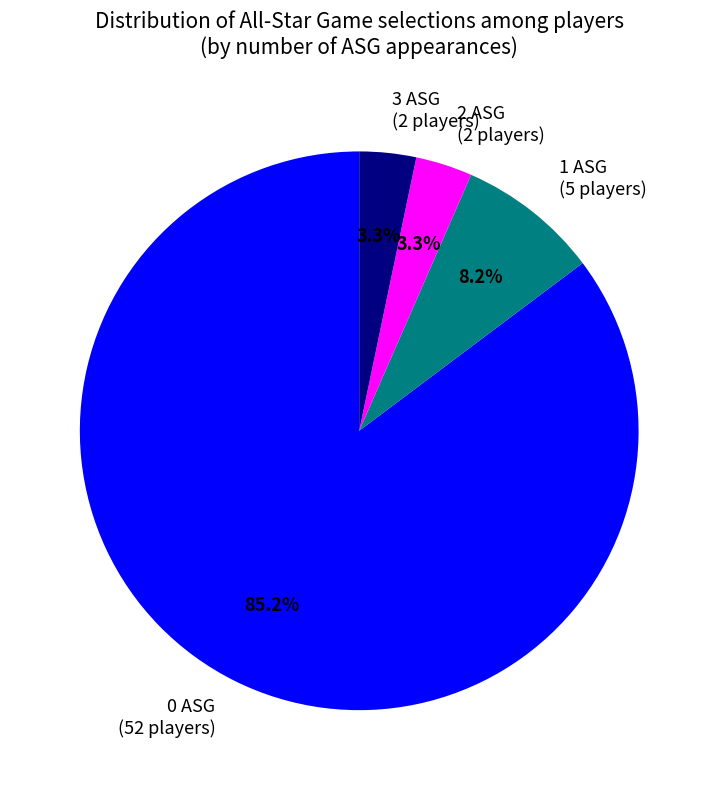

Do 3 ASG (2 players) and 0 ASG (52 players) together represent more than half of the pie?

Yes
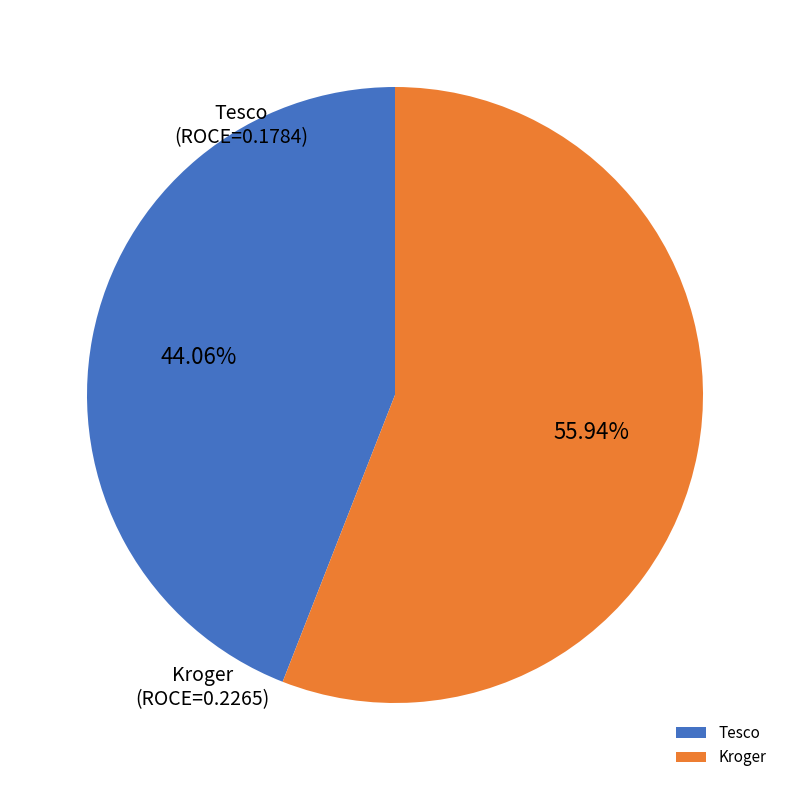

What is the largest slice in the pie chart?

Kroger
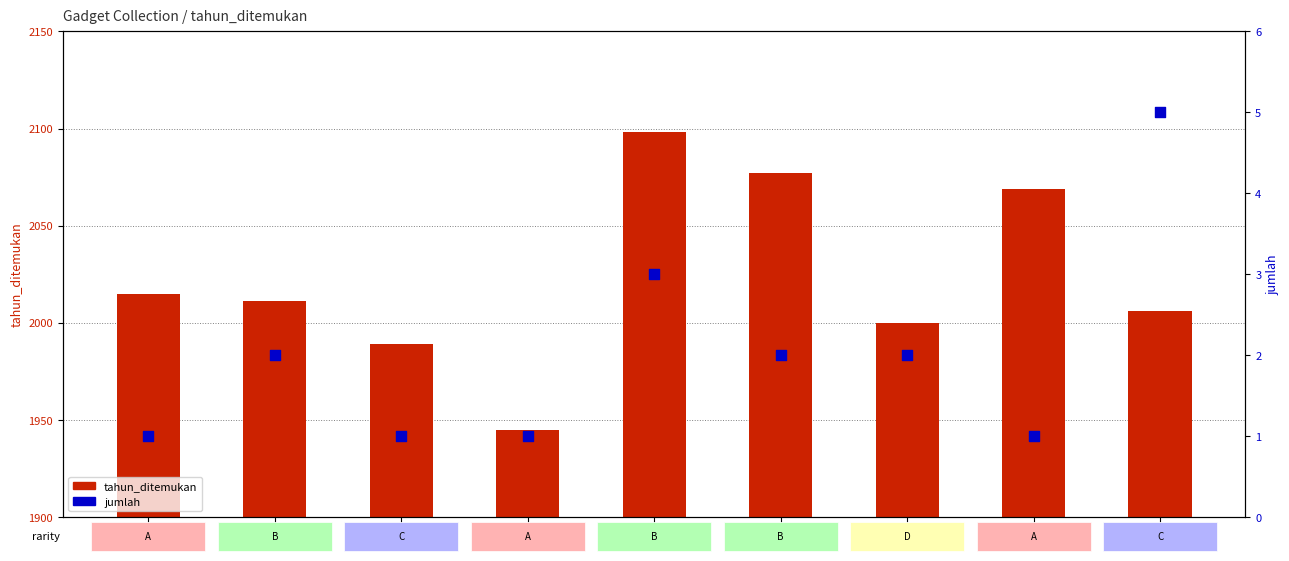

What is the total value across all series at G1?

2016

■ ■ ■ ■

Task goal:
State how many lines in the entries above contain the word "What". Give only the number.

Result below:
2